» RECORDS SHOWN
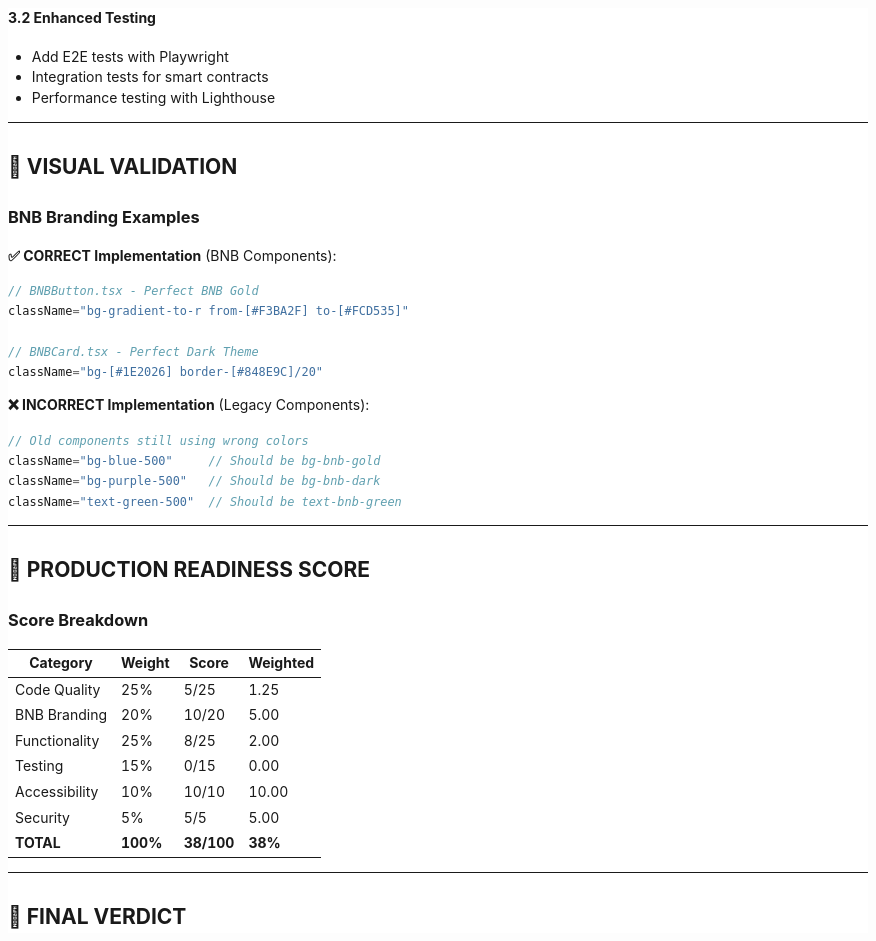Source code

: #### 3.2 Enhanced Testing
- Add E2E tests with Playwright
- Integration tests for smart contracts
- Performance testing with Lighthouse

---

## 📸 VISUAL VALIDATION

### BNB Branding Examples

**✅ CORRECT Implementation** (BNB Components):
```typescript
// BNBButton.tsx - Perfect BNB Gold
className="bg-gradient-to-r from-[#F3BA2F] to-[#FCD535]"

// BNBCard.tsx - Perfect Dark Theme
className="bg-[#1E2026] border-[#848E9C]/20"
```

**❌ INCORRECT Implementation** (Legacy Components):
```typescript
// Old components still using wrong colors
className="bg-blue-500"     // Should be bg-bnb-gold
className="bg-purple-500"   // Should be bg-bnb-dark
className="text-green-500"  // Should be text-bnb-green
```

---

## 🎯 PRODUCTION READINESS SCORE

### Score Breakdown

| Category | Weight | Score | Weighted |
|----------|--------|-------|----------|
| Code Quality | 25% | 5/25 | 1.25 |
| BNB Branding | 20% | 10/20 | 5.00 |
| Functionality | 25% | 8/25 | 2.00 |
| Testing | 15% | 0/15 | 0.00 |
| Accessibility | 10% | 10/10 | 10.00 |
| Security | 5% | 5/5 | 5.00 |
| **TOTAL** | **100%** | **38/100** | **38%** |

---

## 🚨 FINAL VERDICT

» EXERCISE
Quote exactly and only the lines from the one holding "### Score Breakdown" through the end of the data.

» RESPONSE TO THE EXERCISE
### Score Breakdown

| Category | Weight | Score | Weighted |
|----------|--------|-------|----------|
| Code Quality | 25% | 5/25 | 1.25 |
| BNB Branding | 20% | 10/20 | 5.00 |
| Functionality | 25% | 8/25 | 2.00 |
| Testing | 15% | 0/15 | 0.00 |
| Accessibility | 10% | 10/10 | 10.00 |
| Security | 5% | 5/5 | 5.00 |
| **TOTAL** | **100%** | **38/100** | **38%** |

---

## 🚨 FINAL VERDICT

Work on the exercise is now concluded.